Shares in American Express Co. dipped Thursday after it said it would probably take a charge in the fourth quarter.
Kenneth Chenault, the New York company's chief executive, said during a semiannual conference for analysts Wednesday that it is cutting jobs and trimming some expenses but that it does not expect to realize savings until the first quarter of 2009. He said it did not yet know how many positions would be eliminated or the magnitude of any expense reductions.
"Rising fuel prices, rising unemployment, record-low consumer confidence, and most critically, housing declines have made this economic cycle unlike any other," Mr. Chenault said.
American Express shares have dropped by more than a third in the past year as consumers struggle to repay debt of all types. Late and unpaid loans were worse than expected in the second quarter and will rise this year, Mr.
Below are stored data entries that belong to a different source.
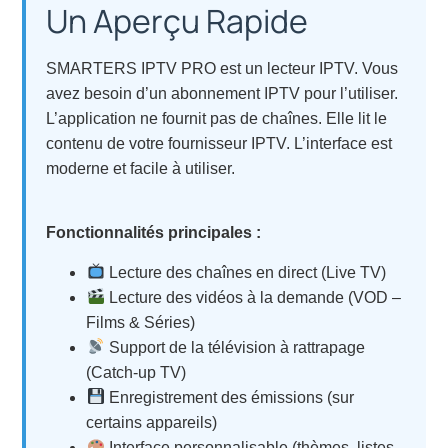
Un Aperçu Rapide
SMARTERS IPTV PRO est un lecteur IPTV. Vous
avez besoin d’un abonnement IPTV pour l’utiliser.
L’application ne fournit pas de chaînes. Elle lit le
contenu de votre fournisseur IPTV. L’interface est
moderne et facile à utiliser.
Fonctionnalités principales :
Lecture des chaînes en direct (Live TV)
Lecture des vidéos à la demande (VOD –
Films & Séries)
Support de la télévision à rattrapage
(Catch-up TV)
Enregistrement des émissions (sur
certains appareils)
Interface personnalisable (thèmes, listes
Chenault said last month.
Even the lender's wealthier cardholders have been affected by the slowing U.S. economy, he said.
Amex shares dropped 4% Thursday to $36.40.
In a research note published Thursday, Sanjay Sakhrani, an analyst at KBW Inc.'s Keefe, Bruyette & Woods Inc., wrote that Amex will continue to face the risk of slowing consumer spending and the potential of cuts in interchange fees resulting from regulatory changes.
He maintained his "market perform" rating.